Data, Technology and Tools - Why You Shouldn't Focus on Them

Shiny object syndrome. Said to be a continual state of distraction where you're always focused on the latest and greatest (roughly).
Humans love the new thing. Fun, exciting, could be the next 'big thing' and may be the solution to ALL your problems. Likelihood: it's not.

Elon himself said that "... the true problem, true difficulty, and where the greatest potential is - is building the machine that makes the machine (at least in his cases). It's building the factory."

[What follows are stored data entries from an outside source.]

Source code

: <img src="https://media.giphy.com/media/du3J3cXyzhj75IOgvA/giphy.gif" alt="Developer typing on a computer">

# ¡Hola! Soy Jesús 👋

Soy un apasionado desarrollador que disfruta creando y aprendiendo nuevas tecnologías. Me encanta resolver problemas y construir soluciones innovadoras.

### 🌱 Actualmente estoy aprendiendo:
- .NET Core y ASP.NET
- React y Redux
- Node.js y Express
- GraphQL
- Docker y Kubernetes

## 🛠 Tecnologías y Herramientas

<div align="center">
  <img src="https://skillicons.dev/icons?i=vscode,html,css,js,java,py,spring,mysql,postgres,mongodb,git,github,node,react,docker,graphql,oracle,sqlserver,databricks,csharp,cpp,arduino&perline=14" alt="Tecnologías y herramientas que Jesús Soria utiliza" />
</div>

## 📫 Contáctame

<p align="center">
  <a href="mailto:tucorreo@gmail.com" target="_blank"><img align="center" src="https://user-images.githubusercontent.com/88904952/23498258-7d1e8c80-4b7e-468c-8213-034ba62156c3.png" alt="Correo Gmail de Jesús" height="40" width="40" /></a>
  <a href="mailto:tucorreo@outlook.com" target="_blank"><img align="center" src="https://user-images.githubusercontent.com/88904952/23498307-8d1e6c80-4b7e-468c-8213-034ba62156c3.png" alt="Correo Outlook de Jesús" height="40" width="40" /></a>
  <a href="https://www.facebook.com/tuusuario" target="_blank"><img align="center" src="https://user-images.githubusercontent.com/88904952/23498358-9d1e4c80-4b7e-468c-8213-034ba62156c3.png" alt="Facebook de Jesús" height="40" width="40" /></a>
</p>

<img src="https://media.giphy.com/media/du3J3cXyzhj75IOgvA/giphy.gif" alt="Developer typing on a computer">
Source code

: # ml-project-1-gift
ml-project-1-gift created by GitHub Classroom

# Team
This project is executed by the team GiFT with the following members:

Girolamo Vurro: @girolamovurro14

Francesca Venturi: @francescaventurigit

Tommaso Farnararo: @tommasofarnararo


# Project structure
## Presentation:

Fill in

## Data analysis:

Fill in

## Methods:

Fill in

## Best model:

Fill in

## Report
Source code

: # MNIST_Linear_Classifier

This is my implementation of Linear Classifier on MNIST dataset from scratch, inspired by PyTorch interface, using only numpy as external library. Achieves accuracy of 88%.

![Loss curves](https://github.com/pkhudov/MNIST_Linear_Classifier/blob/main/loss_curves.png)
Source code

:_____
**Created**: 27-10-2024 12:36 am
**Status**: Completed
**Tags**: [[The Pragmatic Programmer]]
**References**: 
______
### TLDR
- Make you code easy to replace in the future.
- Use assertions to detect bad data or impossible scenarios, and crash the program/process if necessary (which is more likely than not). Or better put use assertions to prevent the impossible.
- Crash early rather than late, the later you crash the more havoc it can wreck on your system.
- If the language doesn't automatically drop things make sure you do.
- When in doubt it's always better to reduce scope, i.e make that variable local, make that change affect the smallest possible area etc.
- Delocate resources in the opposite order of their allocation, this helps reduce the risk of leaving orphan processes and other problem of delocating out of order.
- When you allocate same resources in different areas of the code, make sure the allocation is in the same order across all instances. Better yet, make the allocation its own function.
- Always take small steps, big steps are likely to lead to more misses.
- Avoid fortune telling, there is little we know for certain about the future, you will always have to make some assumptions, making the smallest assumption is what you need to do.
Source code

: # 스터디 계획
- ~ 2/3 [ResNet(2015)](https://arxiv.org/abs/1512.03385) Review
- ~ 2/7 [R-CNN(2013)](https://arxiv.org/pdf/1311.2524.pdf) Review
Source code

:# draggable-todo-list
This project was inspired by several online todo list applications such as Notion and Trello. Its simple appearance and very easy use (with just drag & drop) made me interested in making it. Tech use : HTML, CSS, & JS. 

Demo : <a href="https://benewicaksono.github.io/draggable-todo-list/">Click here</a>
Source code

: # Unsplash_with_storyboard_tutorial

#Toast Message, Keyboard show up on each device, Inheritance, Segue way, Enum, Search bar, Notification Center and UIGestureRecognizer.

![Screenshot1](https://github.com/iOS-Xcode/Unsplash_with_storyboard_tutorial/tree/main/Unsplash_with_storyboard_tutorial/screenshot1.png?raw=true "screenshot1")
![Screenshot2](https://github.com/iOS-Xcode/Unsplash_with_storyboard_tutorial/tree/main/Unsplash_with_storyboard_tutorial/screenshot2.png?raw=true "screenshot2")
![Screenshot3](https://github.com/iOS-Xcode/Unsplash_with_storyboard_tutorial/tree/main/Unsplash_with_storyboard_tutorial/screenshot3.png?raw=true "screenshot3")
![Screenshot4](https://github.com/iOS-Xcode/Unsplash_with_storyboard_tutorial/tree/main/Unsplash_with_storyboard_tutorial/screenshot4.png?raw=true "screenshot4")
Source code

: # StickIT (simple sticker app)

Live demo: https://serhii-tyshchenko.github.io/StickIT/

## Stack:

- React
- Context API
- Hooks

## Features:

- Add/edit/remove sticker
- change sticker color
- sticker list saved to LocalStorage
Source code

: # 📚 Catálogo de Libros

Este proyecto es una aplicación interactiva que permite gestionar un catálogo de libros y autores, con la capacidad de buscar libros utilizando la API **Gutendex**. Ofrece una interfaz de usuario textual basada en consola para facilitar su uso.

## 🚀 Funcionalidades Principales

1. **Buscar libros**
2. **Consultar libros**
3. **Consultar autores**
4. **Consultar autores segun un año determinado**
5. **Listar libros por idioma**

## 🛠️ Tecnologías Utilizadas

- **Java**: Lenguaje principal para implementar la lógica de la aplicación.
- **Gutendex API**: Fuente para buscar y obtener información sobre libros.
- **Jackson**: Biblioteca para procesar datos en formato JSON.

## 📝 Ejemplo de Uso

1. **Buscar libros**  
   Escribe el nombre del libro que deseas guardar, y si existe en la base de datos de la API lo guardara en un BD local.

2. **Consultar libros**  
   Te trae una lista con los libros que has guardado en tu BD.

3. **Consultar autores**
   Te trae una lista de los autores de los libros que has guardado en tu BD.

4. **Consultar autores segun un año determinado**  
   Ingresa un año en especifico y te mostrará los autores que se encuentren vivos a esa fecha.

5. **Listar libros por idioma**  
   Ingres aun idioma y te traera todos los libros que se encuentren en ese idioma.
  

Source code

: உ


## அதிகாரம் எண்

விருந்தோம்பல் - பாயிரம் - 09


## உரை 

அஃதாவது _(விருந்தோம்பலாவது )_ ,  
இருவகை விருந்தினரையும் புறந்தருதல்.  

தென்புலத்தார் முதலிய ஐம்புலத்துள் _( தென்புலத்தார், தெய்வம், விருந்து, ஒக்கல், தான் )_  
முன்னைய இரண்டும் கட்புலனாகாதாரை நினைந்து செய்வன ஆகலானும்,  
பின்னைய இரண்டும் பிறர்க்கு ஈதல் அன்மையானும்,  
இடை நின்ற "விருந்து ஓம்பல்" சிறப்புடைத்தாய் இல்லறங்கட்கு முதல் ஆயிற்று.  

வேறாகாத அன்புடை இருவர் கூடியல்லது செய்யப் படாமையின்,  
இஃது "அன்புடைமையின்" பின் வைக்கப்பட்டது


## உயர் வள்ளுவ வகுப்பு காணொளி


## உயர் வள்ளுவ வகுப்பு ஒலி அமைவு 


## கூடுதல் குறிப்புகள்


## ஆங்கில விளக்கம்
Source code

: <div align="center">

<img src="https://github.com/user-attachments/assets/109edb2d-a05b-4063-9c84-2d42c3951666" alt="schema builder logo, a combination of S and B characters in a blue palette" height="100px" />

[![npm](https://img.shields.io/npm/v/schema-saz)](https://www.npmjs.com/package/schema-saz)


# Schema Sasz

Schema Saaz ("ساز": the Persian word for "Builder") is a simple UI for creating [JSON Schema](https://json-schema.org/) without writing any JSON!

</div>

We fall prey to this in data and technology so often, particularly in building, but we don't often focus on how we do those things, which are the things that matter. This includes the Process, People and the Operations by which we put everything into place and deploy. Clear measurement and monitoring, lowering error rates, and ensuring that there is a well-designed and effective collaboration.

On the people side, I think this is evidently needing improvement in many organizations where all the orgs are so siloed that each internal customer/user often is looking to get their own work somewhat organized, the team organized and on the same page with tooling, that it rarely funnels up to a cohesive process. Each team has a cycle/process so they can operate at their own respective cadence. It's not an accident that startups move faster - smaller teams can be working on a process from the outset that works for them, the sooner it's siloed without organization, the faster it descends into less collaboration.

I fear that the technology and toolings that have arisen of even just the last year around ChatGPT and no/low-code is something that will not create great processes but merely a chaotic compilation of tools where a design/engineer/product-focused team will have to ask "how does this fit?" far too often. Or, why was this not thought about previously when there are existing tools/operations/processes in place to do much of what they've done - it was without the cache. Who knows?

Hopefully if you're reading this, you aren't stuck in something at the bottom, mired in chaos of managers pushing tooling/technology down, and the idea would be to put into action once you've had a chance to organize how this factory and process will proceed from - certainly not one where you jump from tech to tech as it improves. But, let me know! Good luck.